Monday, 20 October 2008

Find Orphaned Source Files Using LINQ

On a project I am working on there is a growing number of files that are in Source Control but are not actually referenced by any .csproj files. I decided to write a quick and dirty command line program to find these files, and at the same time learn a bit of LINQ to XML.

During the course of my development, I ran into a couple of tricky issues. First was how to combine some foreach loops into a LINQ statement, and second was to construct the regex for source file matching. Both I guess I could have solved myself with a bit of time reading books, but I decided to throw them out onto Stack Overflow. Both were answered within a couple of minutes of asking. I have to say this site is incredible, and rather than treating it as a last resort for questions I have reached the end of my resources on, I am now thinking of it more like a super-knowledgeable co-worker who you can just ask a quick question and get a pointer in the right direction.

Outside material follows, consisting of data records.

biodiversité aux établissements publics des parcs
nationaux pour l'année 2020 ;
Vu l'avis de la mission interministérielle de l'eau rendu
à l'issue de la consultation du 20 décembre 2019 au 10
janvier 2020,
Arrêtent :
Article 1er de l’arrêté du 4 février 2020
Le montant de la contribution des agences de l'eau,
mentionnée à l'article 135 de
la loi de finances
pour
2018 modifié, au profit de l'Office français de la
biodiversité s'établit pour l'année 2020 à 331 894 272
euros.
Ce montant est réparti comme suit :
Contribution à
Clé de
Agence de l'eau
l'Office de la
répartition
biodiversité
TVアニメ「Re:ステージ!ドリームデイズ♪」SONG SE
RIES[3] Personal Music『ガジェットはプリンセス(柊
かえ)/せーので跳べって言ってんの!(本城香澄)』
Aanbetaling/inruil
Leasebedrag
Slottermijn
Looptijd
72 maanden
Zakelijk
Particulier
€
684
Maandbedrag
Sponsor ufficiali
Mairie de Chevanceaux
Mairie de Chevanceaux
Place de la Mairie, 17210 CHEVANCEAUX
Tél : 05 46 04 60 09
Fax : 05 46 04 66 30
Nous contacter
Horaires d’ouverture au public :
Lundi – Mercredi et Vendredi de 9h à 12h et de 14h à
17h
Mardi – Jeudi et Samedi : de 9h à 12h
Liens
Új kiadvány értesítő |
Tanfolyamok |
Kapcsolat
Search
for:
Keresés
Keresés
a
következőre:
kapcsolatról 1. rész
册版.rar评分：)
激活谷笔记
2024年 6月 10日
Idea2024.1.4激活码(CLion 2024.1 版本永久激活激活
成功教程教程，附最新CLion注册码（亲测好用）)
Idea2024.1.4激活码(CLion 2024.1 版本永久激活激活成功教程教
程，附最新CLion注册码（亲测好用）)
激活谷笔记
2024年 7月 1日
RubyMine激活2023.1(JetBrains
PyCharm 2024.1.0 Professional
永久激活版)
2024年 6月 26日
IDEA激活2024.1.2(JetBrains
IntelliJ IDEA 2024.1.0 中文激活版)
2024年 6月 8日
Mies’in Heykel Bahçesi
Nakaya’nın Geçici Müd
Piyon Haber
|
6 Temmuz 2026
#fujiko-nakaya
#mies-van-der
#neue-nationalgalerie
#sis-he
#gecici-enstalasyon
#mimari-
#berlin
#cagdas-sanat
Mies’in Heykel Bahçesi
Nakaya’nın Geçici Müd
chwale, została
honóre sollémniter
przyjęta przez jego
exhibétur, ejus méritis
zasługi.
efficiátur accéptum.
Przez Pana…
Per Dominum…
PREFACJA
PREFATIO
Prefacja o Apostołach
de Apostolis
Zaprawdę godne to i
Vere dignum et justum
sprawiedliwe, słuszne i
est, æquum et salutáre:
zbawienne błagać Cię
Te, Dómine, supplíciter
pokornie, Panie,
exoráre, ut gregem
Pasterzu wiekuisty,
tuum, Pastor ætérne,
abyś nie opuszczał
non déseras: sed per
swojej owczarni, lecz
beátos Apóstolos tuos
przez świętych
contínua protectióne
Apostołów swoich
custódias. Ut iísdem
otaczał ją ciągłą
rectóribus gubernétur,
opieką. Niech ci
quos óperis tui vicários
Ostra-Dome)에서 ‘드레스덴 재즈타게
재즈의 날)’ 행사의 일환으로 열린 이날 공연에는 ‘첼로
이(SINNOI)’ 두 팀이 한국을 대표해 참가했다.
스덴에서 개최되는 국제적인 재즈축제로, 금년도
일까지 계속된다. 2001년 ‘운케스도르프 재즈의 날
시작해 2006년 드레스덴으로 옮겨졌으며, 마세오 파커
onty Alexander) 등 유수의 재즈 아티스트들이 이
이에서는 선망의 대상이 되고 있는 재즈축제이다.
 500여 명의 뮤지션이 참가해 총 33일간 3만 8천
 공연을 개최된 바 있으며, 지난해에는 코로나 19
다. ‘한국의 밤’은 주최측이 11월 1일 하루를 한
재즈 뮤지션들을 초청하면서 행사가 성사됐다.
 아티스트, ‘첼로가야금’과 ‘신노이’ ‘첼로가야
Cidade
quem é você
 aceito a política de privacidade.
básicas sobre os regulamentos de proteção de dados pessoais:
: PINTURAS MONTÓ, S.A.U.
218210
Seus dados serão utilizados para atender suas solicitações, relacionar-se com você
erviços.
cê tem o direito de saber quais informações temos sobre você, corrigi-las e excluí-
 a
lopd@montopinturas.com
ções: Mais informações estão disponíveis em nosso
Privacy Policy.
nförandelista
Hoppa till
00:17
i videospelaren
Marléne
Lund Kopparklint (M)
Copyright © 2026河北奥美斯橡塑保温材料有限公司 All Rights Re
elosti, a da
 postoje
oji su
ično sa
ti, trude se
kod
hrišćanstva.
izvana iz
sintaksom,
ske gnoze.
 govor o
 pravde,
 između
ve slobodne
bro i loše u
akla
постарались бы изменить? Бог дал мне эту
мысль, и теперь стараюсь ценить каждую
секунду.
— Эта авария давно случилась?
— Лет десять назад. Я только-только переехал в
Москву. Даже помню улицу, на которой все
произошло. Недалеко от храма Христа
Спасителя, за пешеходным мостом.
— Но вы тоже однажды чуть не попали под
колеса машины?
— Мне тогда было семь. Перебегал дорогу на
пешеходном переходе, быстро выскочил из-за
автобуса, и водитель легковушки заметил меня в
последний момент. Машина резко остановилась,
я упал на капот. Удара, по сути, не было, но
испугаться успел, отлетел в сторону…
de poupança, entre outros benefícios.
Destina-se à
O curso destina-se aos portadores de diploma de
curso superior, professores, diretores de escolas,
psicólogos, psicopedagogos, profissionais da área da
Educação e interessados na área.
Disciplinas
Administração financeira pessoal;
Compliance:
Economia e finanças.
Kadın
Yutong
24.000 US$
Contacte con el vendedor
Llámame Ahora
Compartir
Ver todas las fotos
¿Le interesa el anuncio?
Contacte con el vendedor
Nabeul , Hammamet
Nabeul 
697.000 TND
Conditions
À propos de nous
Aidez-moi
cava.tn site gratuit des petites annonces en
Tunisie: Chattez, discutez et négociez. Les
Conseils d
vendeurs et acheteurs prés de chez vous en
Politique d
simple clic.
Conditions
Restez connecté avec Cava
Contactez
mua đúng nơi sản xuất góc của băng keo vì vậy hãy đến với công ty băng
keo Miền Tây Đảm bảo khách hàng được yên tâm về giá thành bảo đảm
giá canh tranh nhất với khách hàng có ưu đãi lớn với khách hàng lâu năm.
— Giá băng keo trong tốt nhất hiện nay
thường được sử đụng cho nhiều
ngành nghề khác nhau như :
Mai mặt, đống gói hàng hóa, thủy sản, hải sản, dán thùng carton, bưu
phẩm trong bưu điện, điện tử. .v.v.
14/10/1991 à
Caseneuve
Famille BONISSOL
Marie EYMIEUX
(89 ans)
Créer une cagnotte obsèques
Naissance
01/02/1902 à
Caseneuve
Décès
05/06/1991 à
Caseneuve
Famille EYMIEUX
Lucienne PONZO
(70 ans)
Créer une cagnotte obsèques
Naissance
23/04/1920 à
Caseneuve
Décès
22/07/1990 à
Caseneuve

Here's the final code. I'm sure it could easily be turned into one nested LINQ query and improved on a little, but it does what I need. Feel free to suggest refactorings and enhancements in the comments.

using System.Text;
using System.IO;
using System.Xml.Linq;
using System.Text.RegularExpressions;

namespace SolutionChecker
{
    public class Program
    {
        public const string SourceFilePattern = @"(?<!\.g)\.cs$";

        static void Main(string[] args)
        {
            string path = (args.Length > 0) ? args[0] : GetWorkingFolder();
            Regex regex = new Regex(SourceFilePattern);
            var allSourceFiles = from file in Directory.GetFiles(path, "*.cs", SearchOption.AllDirectories)
                                 where regex.IsMatch(file)
                                 select file;
            var projects = Directory.GetFiles(path, "*.csproj", SearchOption.AllDirectories);
            var activeSourceFiles = FindCSharpFiles(projects);
            var orphans = from sourceFile in allSourceFiles                          
                          where !activeSourceFiles.Contains(sourceFile)
                          select sourceFile;
            int count = 0;
            foreach (var orphan in orphans)
            {
                Console.WriteLine(orphan);
                count++;
            }
            Console.WriteLine("Found {0} orphans",count);
        }

        static string GetWorkingFolder()
        {
            return Path.GetDirectoryName(typeof(Program).Assembly.CodeBase.Replace("file:///", String.Empty));
        }

        static IEnumerable<string> FindCSharpFiles(IEnumerable<string> projectPaths)
        {
            string xmlNamespace = "{http://schemas.microsoft.com/developer/msbuild/2003}";
            
            return from projectPath in projectPaths
                   let xml = XDocument.Load(projectPath)
                   let dir = Path.GetDirectoryName(projectPath)
                   from c in xml.Descendants(xmlNamespace + "Compile")
                   let inc = c.Attribute("Include").Value
                   where inc.EndsWith(".cs")
                   select Path.Combine(dir, c.Attribute("Include").Value);
        }
    }
}

2 comments:

Joel Haasnoot said...

Using a Hashset as the result of FindCSharpFiles() provides a significant speed improvement. Our 1000+ file project is analyzed much much faster.

Unknown said...

thanks for the tip Joel. I haven't really got into the hashset class as our project is on .NET 2.0 still. Looks like its a useful class.